Humans have 46 paired chromosomes, with two sex chromosomes that decide gender and 44 chromosomes that dictate other factors. The mother’s egg always provides a female sex chromosome known as ‘X’, while the father’s sperm contributes either an ‘X’ (female) or ‘Y’ (male) chromosome. A pairing of ‘XX’ sex chromosomes means the baby is a girl, while ‘XY’ means the baby is a boy. Kennedy’s disease is caused by a genetic mutation of the androgen receptor gene on the X chromosome.
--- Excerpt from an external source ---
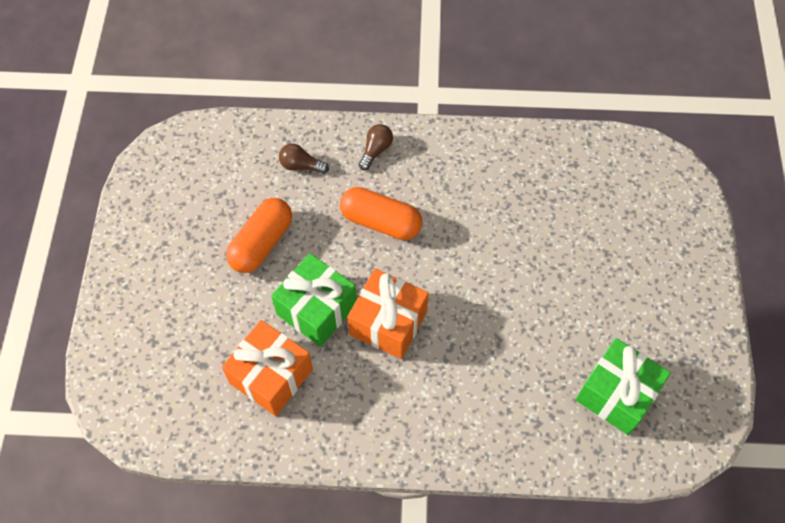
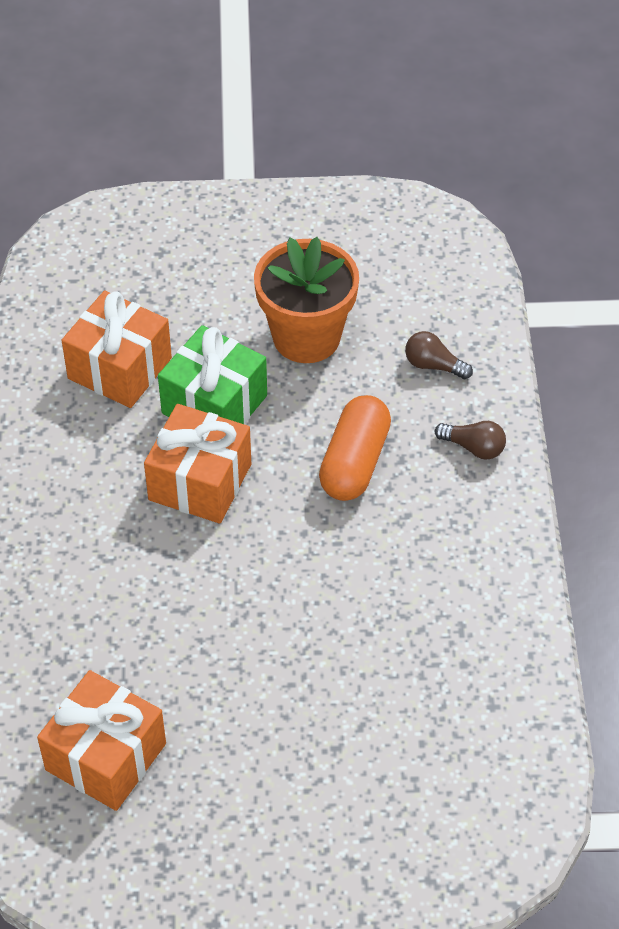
camera: 85 degrees right, 10 degrees down
(261, 243) = (306, 337): orange capsule -> orange flower pot
(301, 166) = (433, 365): brown light bulb -> brown light bulb turned 75 degrees counterclockwise
(616, 394) = (106, 757): green gift -> orange gift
Since the disease is recessive, the presence of the normal gene on the other X chromosome means that girls don’t develop the symptoms of disease, because the normal gene overrides the mutated one. However, these girls will be carriers, and each son of a carrier mother has a 50 per cent chance of inheriting the gene and developing the disease. This is because boys only receive one X chromosome and, if that has the mutated gene, they will one day develop the symptoms of Kennedy’s disease.
It is estimated that 1 in 40,000 people have this genetic defect and because it is relatively rare, Kennedy’s Disease is often initially misdiagnosed or goes undiagnosed for years. There is no cure for Kennedy’s disease and no current treatment available.
Facts of KD
- it is a rare disease
- there is no cure
- the defect is in the ‘X’ Chromosome
- generally it affects males
- women are carriers (in rare cases they can suffer too)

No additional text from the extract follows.